Leistikow: Locked-in Hawkeyes getting hot when it matters most
MADISON, Wis. — Before Thursday’s game at the Kohl Center, I was thinking about “bad losses” — the ones to opponents outside the top 100 in RPI that take a sledgehammer to an NCAA Tournament resume like Iowa's.
After Thursday’s game — a stunning 59-57 Iowa win at No. 22 Wisconsin, in which it rallied from nine points down in the final 3 minutes, 40 seconds — I was thinking about “bad losses” a little differently.
In fact, the one that happened for Iowa on Dec. 3 to Nebraska-Omaha (with an RPI of 142 entering Thursday) might’ve turned out to be its best loss of the season.
It was that game, when Iowa let up 98 points at home to an eventual third-place Summit League team, that a wake-up call was received.
“We've played essentially 10 games if you count the scrimmage and the exhibition game,” Iowa coach Fran McCaffery said then after his team fell to 3-5. “We haven't defended in any of them.”
Players said communication, trust and effort were missing.
Thursday, in front of 17,287 fans at a venue that had seen the home team win 20 of its last 21 games, Jordan Bohannon’s 3-pointer with 9 seconds left was the biggest moment.
But Iowa’s maligned defense was the biggest reason it took down one of the Big Ten Conference’s best teams.
And suddenly, the Hawkeyes are a team to watch, maybe inching closer to that NCAA Tournament bubble, as the days dwindle until Selection Sunday.
“We were pretty connected defensively, which you have to be to beat this team,” McCaffery said. “This is a team that is typically plus-8 on the glass, and we were plus-10 tonight (with a 37-27 advantage).”

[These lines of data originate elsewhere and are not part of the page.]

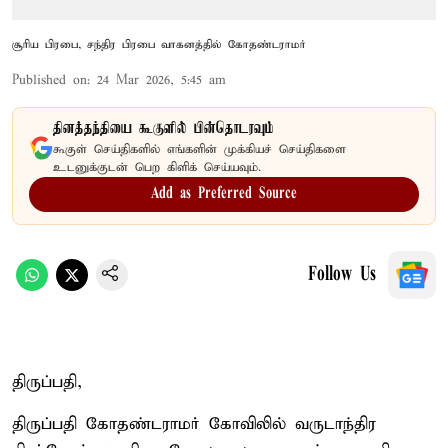
சூரிய பிரபை, சந்திர பிரபை வாகனத்தில் கோதண்டராமர்
Published on
:
24 Mar 2026, 5:45 am
தினத்தந்தியை கூகுளில் பின்தொடரவும்
கூகுள் செய்திகளில் எங்களின் முக்கியச் செய்திகளை
உடனுக்குடன் பெற கிளிக் செய்யவும்.
Add as Preferred Source
Follow Us
திருப்பதி,
திருப்பதி கோதண்டராமர் கோவிலில் வருடாந்திர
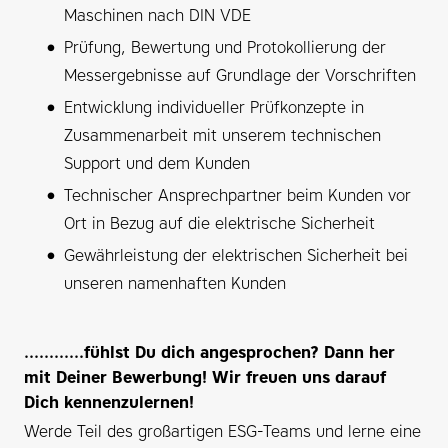
Maschinen nach DIN VDE
Prüfung, Bewertung und Protokollierung der
Messergebnisse auf Grundlage der Vorschriften
Entwicklung individueller Prüfkonzepte in
Zusammenarbeit mit unserem technischen
Support und dem Kunden
Technischer Ansprechpartner beim Kunden vor
Ort in Bezug auf die elektrische Sicherheit
Gewährleistung der elektrischen Sicherheit bei
unseren namenhaften Kunden
............fühlst Du dich angesprochen? Dann her
mit Deiner Bewerbung! Wir freuen uns darauf
Dich kennenzulernen!
Werde Teil des großartigen ESG-Teams und lerne eine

The last time I covered a game in the Kohl Center in 2014 (the Adam Woodbury/Dan Dakich eye-poke game), the Hawkeyes forced one turnover — a meaningless shot-clock violation in the final moments — in an 82-50 loss.

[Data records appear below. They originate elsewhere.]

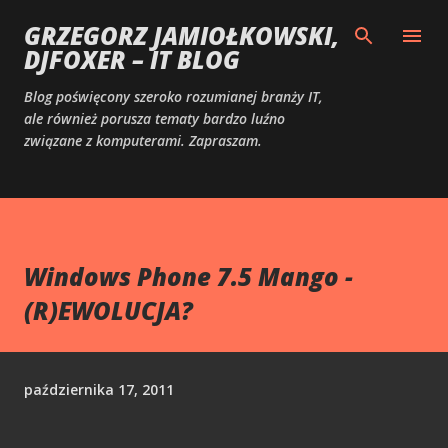
Przejdź do głównej zawartości
GRZEGORZ JAMIOŁKOWSKI,
DJFOXER – IT BLOG
Blog poświęcony szeroko rozumianej branży IT,
ale również porusza tematy bardzo luźno
związane z komputerami. Zapraszam.
Windows Phone 7.5 Mango -
(R)EWOLUCJA?
października 17, 2011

Thursday, this Iowa group forced 13 turnovers, including nine in the first half, and allowed 35 fewer points. Not bad for the league's worst scoring defense.
Every time Naismith Award semifinalist Ethan Happ received an interior pass, two Hawkeyes harassed him.
Nicholas Baer was not only a 3-point marksman (4-for-4 in the first half), his hands were everywhere on defense. He would finish with three of Iowa’s nine steals.
The only Big Ten team to hold Wisconsin to fewer points than 57 this season? Purdue, which clinched the outright Big Ten title Thursday night thanks to the Hawkeyes’ win.
"It’s always important when you’re looking at NCAA Tournament teams: Who’s hot right now?” Baer said. “And … we’re hot right now.”
If the NCAA Selection Committee does give Iowa a look sometime in the next 10 days — and it very well could and should — it probably won’t see 98-89 to Omaha as a good loss.
But it might’ve been the one that changed Iowa’s season the most.
The defense on Thursday was crisp. In fact, it was clutch, too, in setting up the furious finish.
Ahmad Wagner’s steal from Nigel Hayes and lay-in — the sophomore’s only shot attempt of the game — with 1:35 left was a game-changer, cutting it to 57-56.
The Kohl Center got tense.
Suddenly, Iowa was in it.
Soon thereafter, Bohannon and the fearless Hawkeyes won it.
And why not a hard NCAA Tournament look? The Hawkeyes (17-13 overall, 9-8 Big Ten) have been fighting a shaky RPI all season; it was 90 entering Thursday, and no at-large team with an RPI worse than 71 has made the 68-team NCAA field.
The Hawkeyes might jump into the 70s with a win over RPI-33 Wisconsin. They must beat Penn State on Sunday, and if they do, they’ll be an above-.500 conference team with wins against the (current) top three teams in the league: Purdue, Maryland and Wisconsin – the latter two coming on the road since Saturday.
Peter Jok, Iowa’s lone senior, agrees with me.
“Oh yeah, for sure (they should look at Iowa),” Jok said. “We’ve beaten the top teams in the Big Ten. Besides our record, I think our resume’s pretty good. We beat some really good teams. But we can only focus on one game at a time right now."
This team has certainly come a long way since the helpless loss to Nebraska-Omaha.
“Just growth,” said freshman Tyler Cook, who by the way missed that Omaha game with a finger injury. “That was early in the season. At that point, we knew we had a lot to get better at. We still do now, but it’s all you can ask for, is improvement.”